私の執事には謎が多すぎる ー 其の一 妖の獲物になりました
「それが丸薬はあとふた粒しかないんです」
「たったふた粒だけ?」
だが、尊の説明によると、実際に手元に残るのはさらに少なかった。
「でも、ひと粒は隼人のお父さんに渡すので、残りひと粒になります」
そう言えば、隼人のお父さまは赤鬼に怪我をさせられたんだっけ。
欲張ってはいけないわよね。

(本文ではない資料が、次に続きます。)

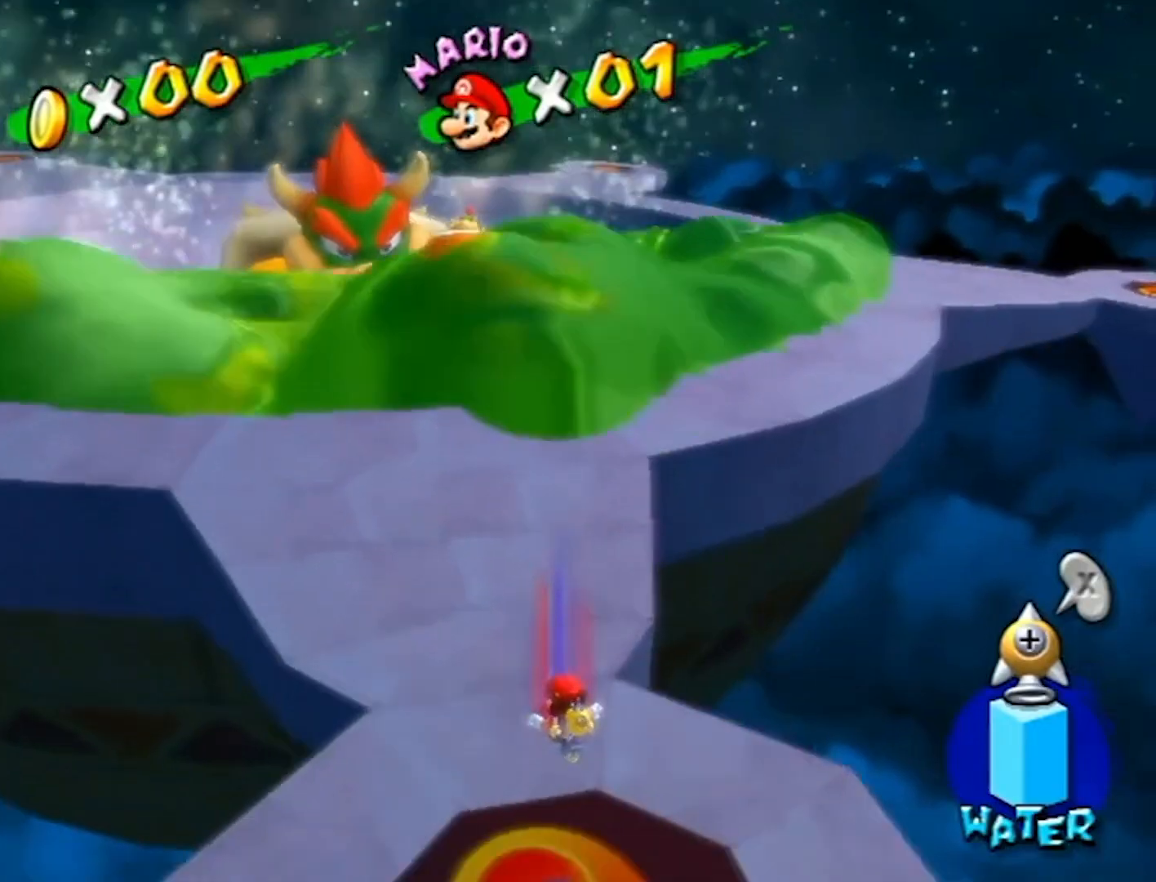
{"buttons": ["A"], "left_stick": "up", "right_stick": "center", "events": [[34, "right_stick", "right"], [167, "right_stick", "center"], [201, "left_stick", "up"], [468, "A", "down"]]}
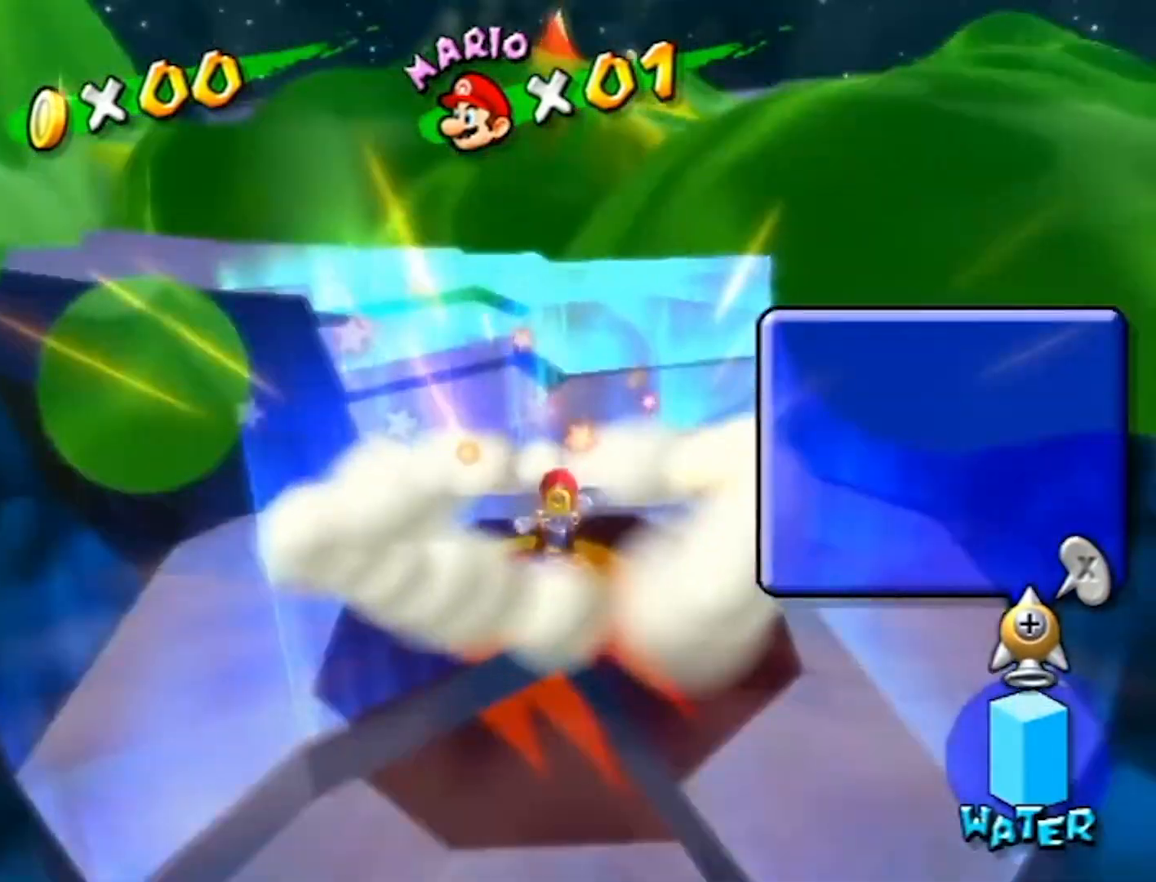
{"buttons": [], "left_stick": "up", "right_stick": "center", "events": [[100, "left_stick", "up-right"], [200, "A", "up"], [267, "right_stick", "left"], [400, "right_stick", "center"], [467, "left_stick", "up"]]}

みんなの怪我が治ったことを喜ばなきゃ。
それに、隼人だってお父さんのことは気がかりだったはず。
「隼人のお父さん、すぐに良くなるといいね」
笑顔で声をかけたら、彼はフッと笑った。
「殺しても死なないような親だけどね。まあ、そんな訳で俺は一回家に帰るよ。出来れば嫁としてお嬢ちゃんを連れて行きたかったけど」
「もう二度と戻って来なくていいわよ」
フフッと笑って返せば、隼人はいじける振りをした。
「撫子ちゃん、酷い」
こんなやり取りも最初は呆れたものだが、今は楽しい。
「嘘よ。また修行しに戻ってらっしゃい」
クスッと笑みを溢す私に、また彼が「撫子ちゃん、やっぱり、大好き〜!」と抱きつこうとして、バシャンと結界に弾き飛ばされた。